Saved data entries
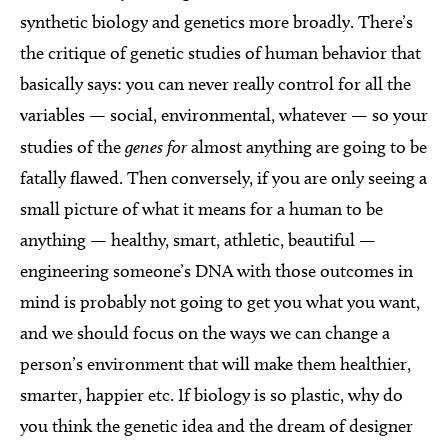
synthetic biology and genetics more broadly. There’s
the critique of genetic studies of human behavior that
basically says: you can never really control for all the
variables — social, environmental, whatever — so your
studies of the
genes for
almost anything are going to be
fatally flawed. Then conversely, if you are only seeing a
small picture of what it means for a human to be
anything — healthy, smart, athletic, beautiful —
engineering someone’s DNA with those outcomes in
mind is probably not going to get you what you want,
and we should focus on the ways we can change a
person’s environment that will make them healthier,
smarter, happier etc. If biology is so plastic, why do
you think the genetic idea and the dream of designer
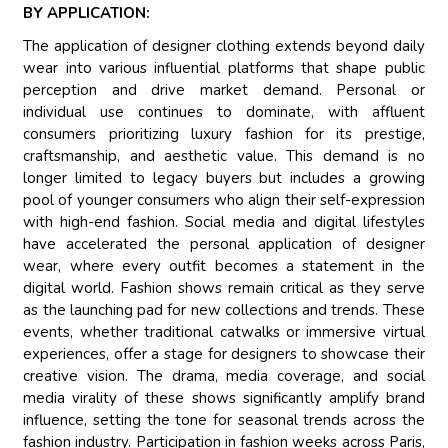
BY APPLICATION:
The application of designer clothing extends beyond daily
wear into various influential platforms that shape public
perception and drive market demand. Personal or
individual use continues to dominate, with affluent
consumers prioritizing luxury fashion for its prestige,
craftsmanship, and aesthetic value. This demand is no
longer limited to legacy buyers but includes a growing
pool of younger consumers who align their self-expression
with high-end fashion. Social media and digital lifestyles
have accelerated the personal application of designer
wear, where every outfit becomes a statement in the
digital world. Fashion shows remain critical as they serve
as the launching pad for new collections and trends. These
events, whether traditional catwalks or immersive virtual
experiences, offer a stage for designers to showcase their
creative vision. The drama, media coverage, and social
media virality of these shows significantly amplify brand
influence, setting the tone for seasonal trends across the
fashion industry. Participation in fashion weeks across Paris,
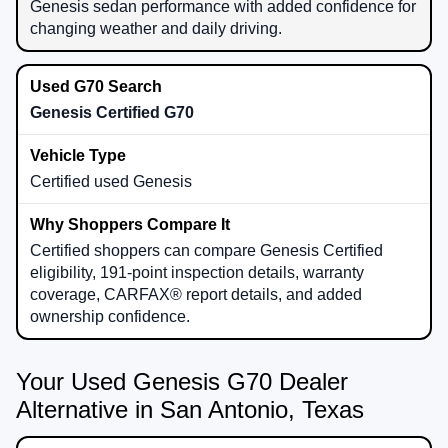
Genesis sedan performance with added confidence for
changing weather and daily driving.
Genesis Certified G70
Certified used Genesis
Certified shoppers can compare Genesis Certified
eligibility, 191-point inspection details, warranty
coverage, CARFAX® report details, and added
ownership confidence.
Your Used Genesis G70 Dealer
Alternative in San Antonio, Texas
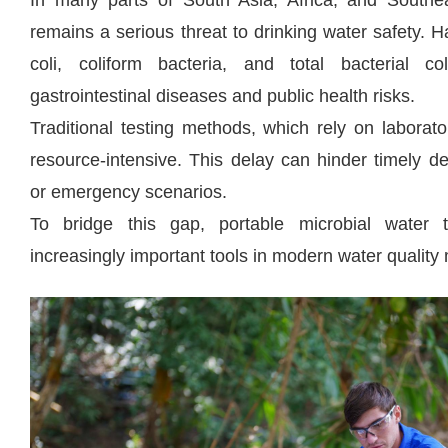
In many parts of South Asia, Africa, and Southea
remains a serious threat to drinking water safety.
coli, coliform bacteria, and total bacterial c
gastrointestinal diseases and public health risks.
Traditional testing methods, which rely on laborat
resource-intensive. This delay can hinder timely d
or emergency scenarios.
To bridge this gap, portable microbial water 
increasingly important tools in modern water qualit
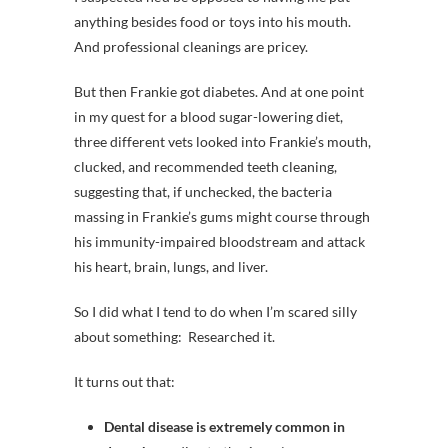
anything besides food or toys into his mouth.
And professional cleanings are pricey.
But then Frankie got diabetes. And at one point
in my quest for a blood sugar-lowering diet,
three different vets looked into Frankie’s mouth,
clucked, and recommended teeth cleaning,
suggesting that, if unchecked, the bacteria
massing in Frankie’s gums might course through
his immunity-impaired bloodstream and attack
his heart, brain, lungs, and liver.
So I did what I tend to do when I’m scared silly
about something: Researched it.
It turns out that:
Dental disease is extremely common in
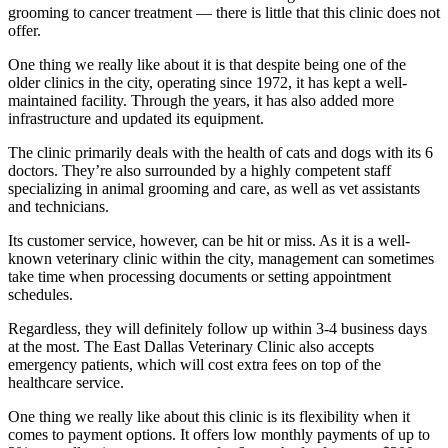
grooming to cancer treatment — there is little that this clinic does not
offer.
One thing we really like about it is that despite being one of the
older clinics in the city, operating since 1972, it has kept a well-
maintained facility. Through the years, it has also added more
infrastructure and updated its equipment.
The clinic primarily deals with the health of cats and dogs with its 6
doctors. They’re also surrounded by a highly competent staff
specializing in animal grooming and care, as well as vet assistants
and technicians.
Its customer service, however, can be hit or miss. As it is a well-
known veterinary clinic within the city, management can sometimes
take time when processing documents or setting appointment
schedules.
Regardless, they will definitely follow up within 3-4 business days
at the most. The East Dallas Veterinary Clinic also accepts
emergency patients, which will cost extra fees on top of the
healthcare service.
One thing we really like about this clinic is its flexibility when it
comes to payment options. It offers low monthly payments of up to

What this task involves - Would you output all of the entries above exactly, keeping the pictures out?

Final answer -
synthetic biology and genetics more broadly. There’s
the critique of genetic studies of human behavior that
basically says: you can never really control for all the
variables — social, environmental, whatever — so your
studies of the
genes for
almost anything are going to be
fatally flawed. Then conversely, if you are only seeing a
small picture of what it means for a human to be
anything — healthy, smart, athletic, beautiful —
engineering someone’s DNA with those outcomes in
mind is probably not going to get you what you want,
and we should focus on the ways we can change a
person’s environment that will make them healthier,
smarter, happier etc. If biology is so plastic, why do
you think the genetic idea and the dream of designer
BY APPLICATION:
The application of designer clothing extends beyond daily
wear into various influential platforms that shape public
perception and drive market demand. Personal or
individual use continues to dominate, with affluent
consumers prioritizing luxury fashion for its prestige,
craftsmanship, and aesthetic value. This demand is no
longer limited to legacy buyers but includes a growing
pool of younger consumers who align their self-expression
with high-end fashion. Social media and digital lifestyles
have accelerated the personal application of designer
wear, where every outfit becomes a statement in the
digital world. Fashion shows remain critical as they serve
as the launching pad for new collections and trends. These
events, whether traditional catwalks or immersive virtual
experiences, offer a stage for designers to showcase their
creative vision. The drama, media coverage, and social
media virality of these shows significantly amplify brand
influence, setting the tone for seasonal trends across the
fashion industry. Participation in fashion weeks across Paris,
Genesis sedan performance with added confidence for
changing weather and daily driving.
Genesis Certified G70
Certified used Genesis
Certified shoppers can compare Genesis Certified
eligibility, 191-point inspection details, warranty
coverage, CARFAX® report details, and added
ownership confidence.
Your Used Genesis G70 Dealer
Alternative in San Antonio, Texas
In many parts of South Asia, Africa, and Southea
remains a serious threat to drinking water safety.
coli, coliform bacteria, and total bacterial c
gastrointestinal diseases and public health risks.
Traditional testing methods, which rely on laborat
resource-intensive. This delay can hinder timely d
or emergency scenarios.
To bridge this gap, portable microbial water 
increasingly important tools in modern water qualit
anything besides food or toys into his mouth.
And professional cleanings are pricey.
But then Frankie got diabetes. And at one point
in my quest for a blood sugar-lowering diet,
three different vets looked into Frankie’s mouth,
clucked, and recommended teeth cleaning,
suggesting that, if unchecked, the bacteria
massing in Frankie’s gums might course through
his immunity-impaired bloodstream and attack
his heart, brain, lungs, and liver.
So I did what I tend to do when I’m scared silly
about something: Researched it.
It turns out that:
Dental disease is extremely common in
grooming to cancer treatment — there is little that this clinic does not
offer.
One thing we really like about it is that despite being one of the
older clinics in the city, operating since 1972, it has kept a well-
maintained facility. Through the years, it has also added more
infrastructure and updated its equipment.
The clinic primarily deals with the health of cats and dogs with its 6
doctors. They’re also surrounded by a highly competent staff
specializing in animal grooming and care, as well as vet assistants
and technicians.
Its customer service, however, can be hit or miss. As it is a well-
known veterinary clinic within the city, management can sometimes
take time when processing documents or setting appointment
schedules.
Regardless, they will definitely follow up within 3-4 business days
at the most. The East Dallas Veterinary Clinic also accepts
emergency patients, which will cost extra fees on top of the
healthcare service.
One thing we really like about this clinic is its flexibility when it
comes to payment options. It offers low monthly payments of up to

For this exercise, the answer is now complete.